Justice Liu’s concurring opinion, joined by Justice Cuéllar, addressed only the third question certified by the Ninth Circuit and centered on the first step in the Court’s analysis—identifying the nature of the contractual commitment between the employer and employee. (Oman, supra, ___Cal.5th___[conc. opn. of Liu, J.], at [p. 1].) Justice Liu directed courts to give adequate attention to interpreting the parties’ mutually-understood contractual obligations, as those obligations are key to determining whether wages have been unlawfully borrowed. (Id. at [p. 3].) He further cautioned against allowing employers to circumvent their wage obligations by simply inserting minimum wage floors into their employment contracts. (Ibid.)
The Court’s decision resolves open questions with respect to the extraterritorial reach of Sections 226 and 204, but does not address those same issues with respect to California’s minimum wage provisions.
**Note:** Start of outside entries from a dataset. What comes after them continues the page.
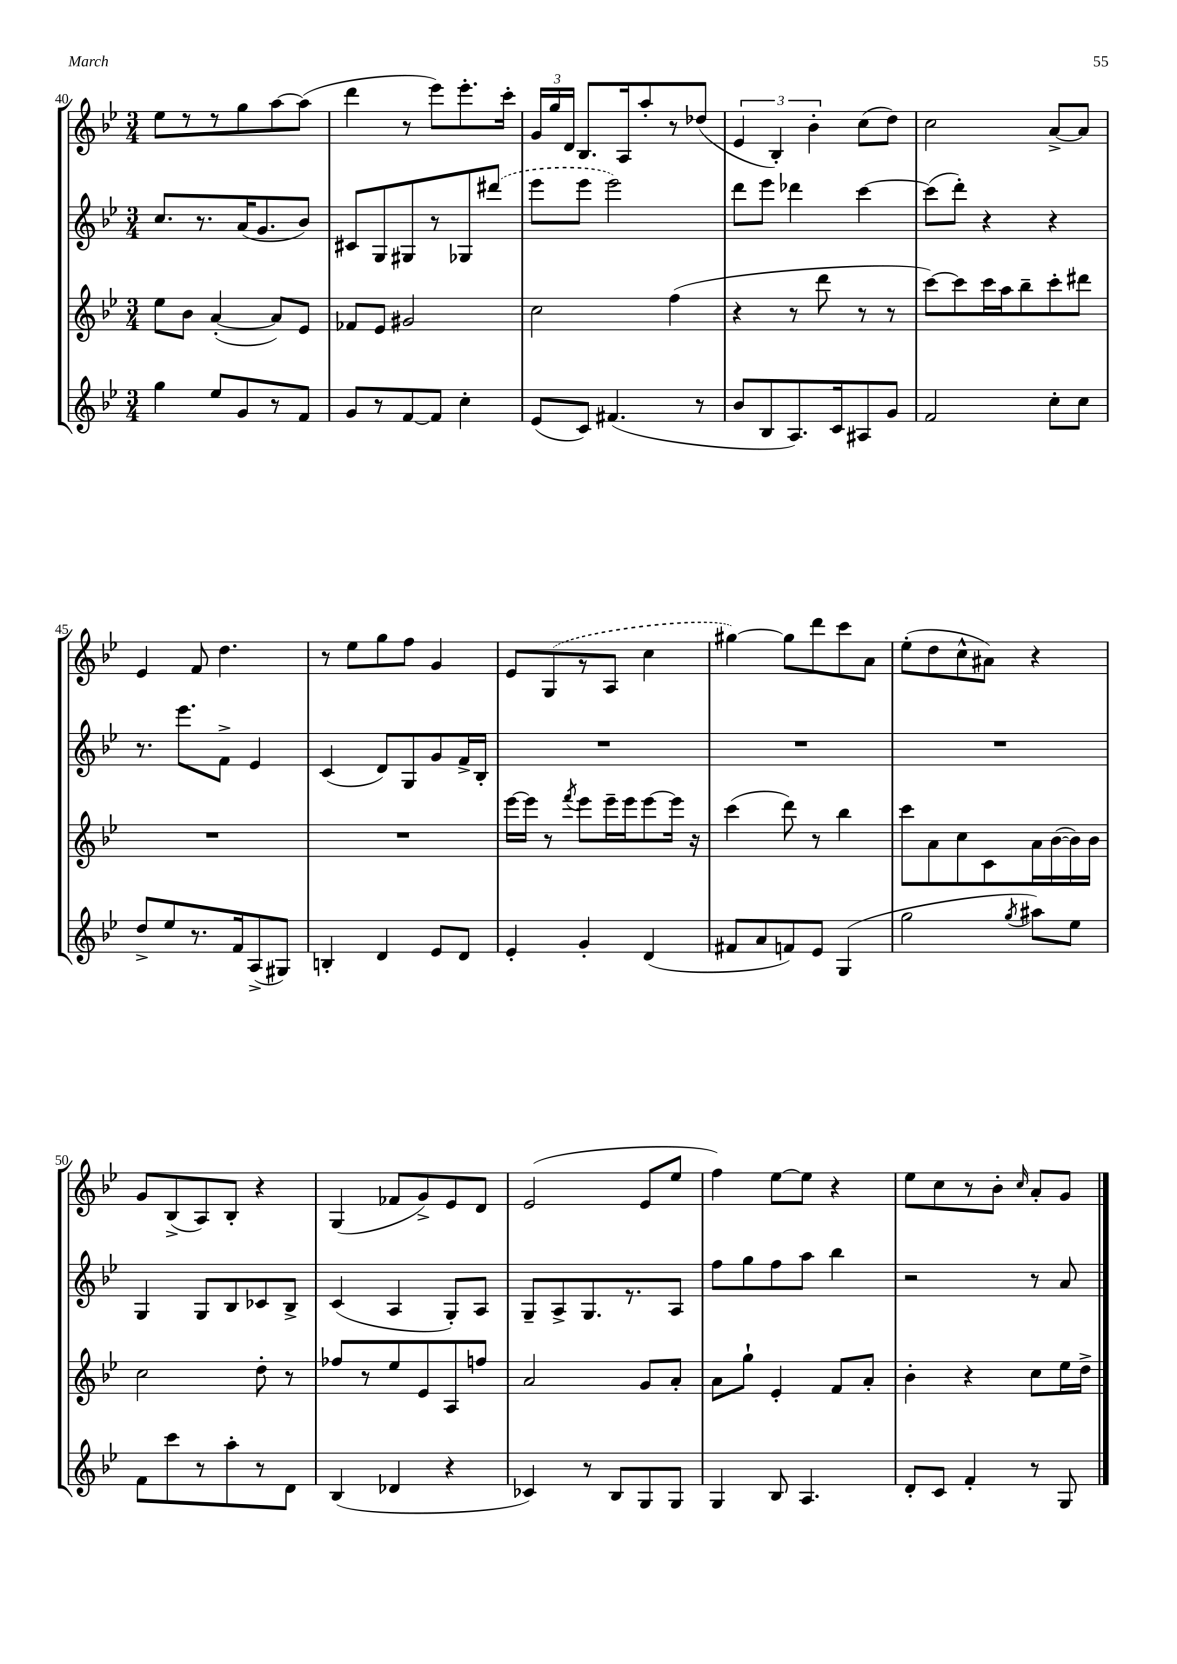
<<
\new StaffGroup <<
\new Staff = "s0" {
    \clef treble \key bes \major \numericTimeSignature \time 3/4
    \autoBeamOff ees''8[ r8 r8 g''8 a''8~ a''8]( |
    d'''4 r8 ees'''8[) ees'''8.-. c'''16]-. |
    \tuplet 3/2 { g'16[ g''16 d'16] } bes8.[ a16 a''8-. r8 des''8]( |
    \tuplet 3/2 { ees'4 bes4-.) bes'4-. } c''8[( d''8]) |
    c''2 a'8[~-> a'8] |
    ees'4 f'8 d''4. |
    r8 ees''8[ g''8 f''8] g'4 |
    ees'8[ \once \slurDashed g8( r8 a8] c''4 |
    gis''4~) gis''8[ d'''8 c'''8 a'8] |
    ees''8[-.( d''8 c''8-^ ais'8]) r4 |
    g'8[ bes8->( a8) bes8]-. r4 |
    g4( fes'8[ g'8->) ees'8 d'8] |
    ees'2( ees'8[ ees''8] |
    f''4) ees''8[~ ees''8] r4 |
    ees''8[ c''8 r8 bes'8]-. \grace { c''16 } a'8[-. g'8] \bar "|." |
}
\new Staff = "s1" {
    \clef treble \key bes \major \numericTimeSignature \time 3/4
    \autoBeamOff c''8.[ r8. a'16( g'8. bes'8]) |
    cis'8[ g8 gis8 r8 ges8 \once \slurDashed dis'''8]( |
    ees'''8[ ees'''8] ees'''2) |
    d'''8[ ees'''8] des'''4 c'''4~ |
    c'''8[( d'''8]-.) r4 r4 |
    r8. ees'''8.[ f'8]-> ees'4 |
    c'4( d'8[) g8 g'8 f'16-> bes16]-. |
    R2. |
    R2. |
    R2. |
    g4 g8[ bes8 ces'8 bes8]-> |
    c'4( a4 g8[-.) a8] |
    g8[-- a8-> g8. r8. a8] |
    f''8[ g''8 f''8 a''8] bes''4 |
    r2 r8 a'8 \bar "|." |
}
\new Staff = "s2" {
    \clef treble \key bes \major \numericTimeSignature \time 3/4
    \autoBeamOff ees''8[ bes'8] a'4~-.( a'8[) ees'8] |
    fes'8[ ees'8] gis'2 |
    c''2 f''4( |
    r4 r8 d'''8 r8 r8 |
    c'''8[~) c'''8 c'''16 a''16 bes''8-- c'''8-. dis'''8] |
    R2. |
    R2. |
    ees'''16[~ ees'''16] r8 \acciaccatura { f'''8 } ees'''8[ ees'''16-- ees'''16 ees'''8~ ees'''16] r16 |
    c'''4( d'''8) r8 bes''4 |
    c'''8[ a'8 c''8 c'8 a'16 bes'16~( bes'16) bes'16] |
    c''2 d''8-. r8 |
    fes''8[ r8 ees''8 ees'8 a8 f''8] |
    a'2 g'8[ a'8]-. |
    a'8[ g''8]-! ees'4-. f'8[ a'8]-. |
    bes'4-. r4 c''8[ ees''16 d''16]-> \bar "|." |
}
\new Staff = "s3" {
    \clef treble \key bes \major \numericTimeSignature \time 3/4
    \autoBeamOff g''4 ees''8[ g'8 r8 f'8] |
    g'8[ r8 f'8~ f'8] c''4-. |
    ees'8[( c'8]) fis'4.( r8 |
    bes'8[ bes8 a8.) c'16 ais8 g'8] |
    f'2 c''8[-. c''8] |
    d''8[-> ees''8 r8. f'16 a8->( gis8]) |
    b4-. d'4 ees'8[ d'8] |
    ees'4-. g'4-. d'4( |
    fis'8[ a'8 f'8) ees'8] g4( |
    g''2 \acciaccatura { g''8 } ais''8[) ees''8] |
    f'8[ c'''8 r8 a''8-. r8 d'8] |
    bes4( des'4 r4 |
    ces'4) r8 bes8[ g8 g8] |
    g4 bes8 a4. |
    d'8[-. c'8] f'4-. r8 g8 \bar "|." |
}
>>
>>
\layout { \context { \Score currentBarNumber = #40 } }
Still, the Court’s decision does clarify that what was once perceived as an outright prohibition on averaging wages in determining minimum wage compliance is now more precisely understood as a bar on borrowing wages in a manner that contractually undercompensates an employee. Further, the Court’s emphasis on contractual interpretation underscores the importance of clear contractual drafting: going forward, employers with California operations should stay current on court decisions involving the interpretation of the scope of contractual employment terms, including for pay plans with so-called hourly backstops, which have become increasingly common in industries where the dominant unit of pay is something other than hourly pay.
 The Court did not resolve the Ninth Circuit’s certified question concerning the applicability of California’s minimum wage laws to all work performed in California for an out-of-state employer by an employee with limited working hours in California. (Id. at [pp. 13– 14].) The Court determined that the question of applicability was immaterial based on its preliminary determination that, regardless, Delta would have been in compliance with those laws. (Ibid.)